Count the lines in the data below that contain the string "collection", treating uppercase and lowercase letters as different. Reply with the number alone.

---*---

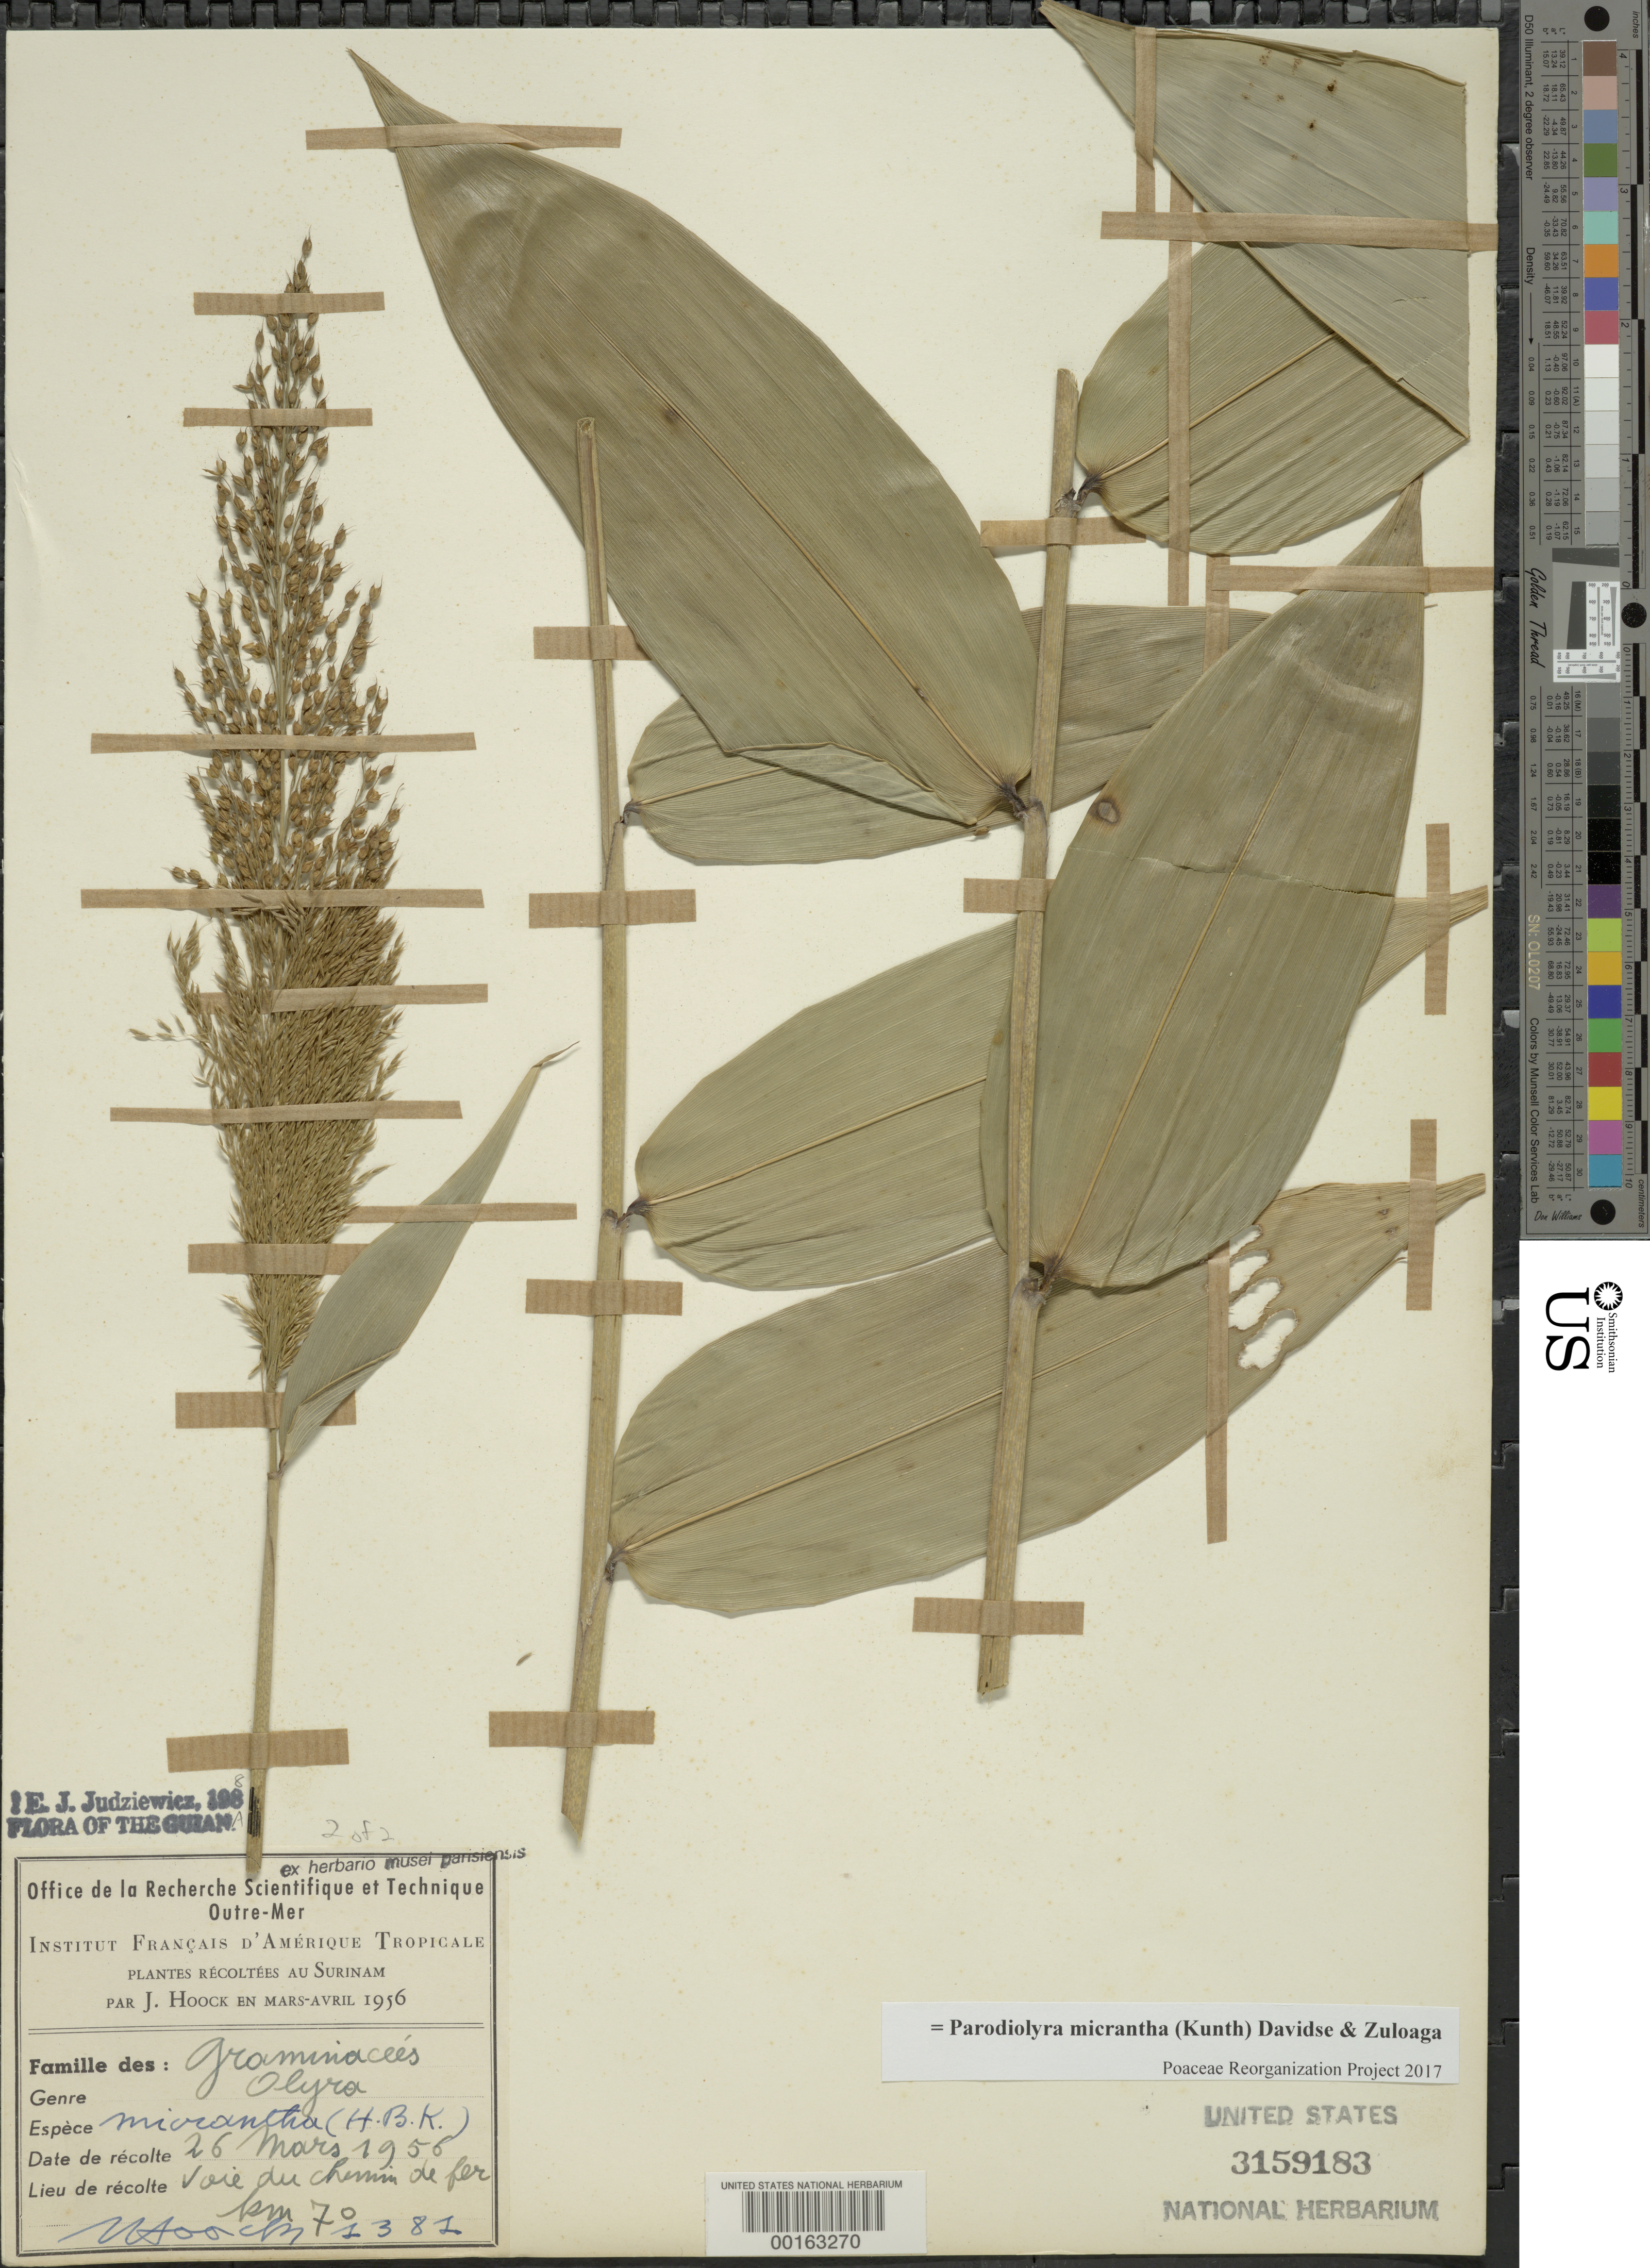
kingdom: Plantae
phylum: Tracheophyta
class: Liliopsida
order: Poales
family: Poaceae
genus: Parodiolyra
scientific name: Parodiolyra micrantha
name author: (Kunth) Davidse & Zuloaga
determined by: Poaceae Reorganization Project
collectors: J. Hoock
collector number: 1381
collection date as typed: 26 Mar 1956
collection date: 1956-03-26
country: Guyana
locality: Chemin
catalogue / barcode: US 3159183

---*---

● **Written response**:
2